--- Start of Page ---

This approach appears to be one of the most optimal designs for software networking (service mesh) and for storage (database operations) for organizations with large server counts. I was surprised to see their IP networking to follow the same model, rather than primarily relying on BGP.

It was omitted in this paper, but I would expect for local caching to be used to reduce load on L7 routers and for improved latency for database queries. Clients can invalidate caches and perform another lookup to the service mesh after a reasonable timeout (100-500ms).

udev4096

As much as I hate clownfare, it would be very interesting if they published something like that because of the sheer number of data centers they operate

sofixa

They have published a lot of information on their blog[1]. It's piecemeal, and around other articles about optimisations or security fixes or failures/postmortems, but it's there. Stuff like:

https://blog.cloudflare.com/how-we-use-hashicorp-nomad/

https://blog.cloudflare.com/cloudflare-deployment-in-guam/

https://blog.cloudflare.com/behind-the-scenes-with-stream-li...

1 - https://blog.cloudflare.com/

ribadeo

At least half their gak is due to them NOT moving quickly and NOT wanting to break things.

IIRC, graphql is a means of papering over a bunch of legacy APIs. They removed foreign keys from mysql using it as a column store db, a vestige of the original LAMP stack still on PHP.

I don't think Meta infrastructural choices are applicable to most folk.

What does serverless land your average dev? A high AWS bill. Elastic managed Kubernetes stack? A higher bill.

Did you know that you can use YAML and provision actual cloud provider resources with boring tech? Welcome to Ansible. There is no need to recreate Linux network stack when you have the Linux network stack, and it actually works!

--- End of Page ---

Written tasks.
(a) Which usernames appear in the thread above?
(b) Reproduce the stretch of the thread from "https://blog.cloudflare.com/how-we-use-hashicorp-nomad/" through "to break things." word for word.

--- Start of Material ---

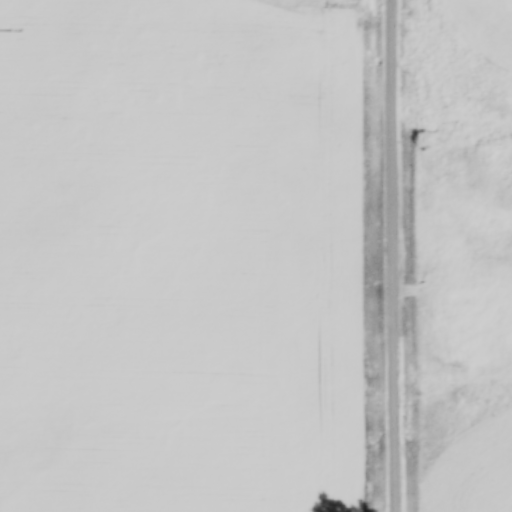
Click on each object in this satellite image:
road: (388, 256)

--- End of Material ---

Results of the exercise.
(a) udev4096, sofixa, ribadeo

(b)
https://blog.cloudflare.com/how-we-use-hashicorp-nomad/

https://blog.cloudflare.com/cloudflare-deployment-in-guam/

https://blog.cloudflare.com/behind-the-scenes-with-stream-li...

1 - https://blog.cloudflare.com/

ribadeo

At least half their gak is due to them NOT moving quickly and NOT wanting to break things.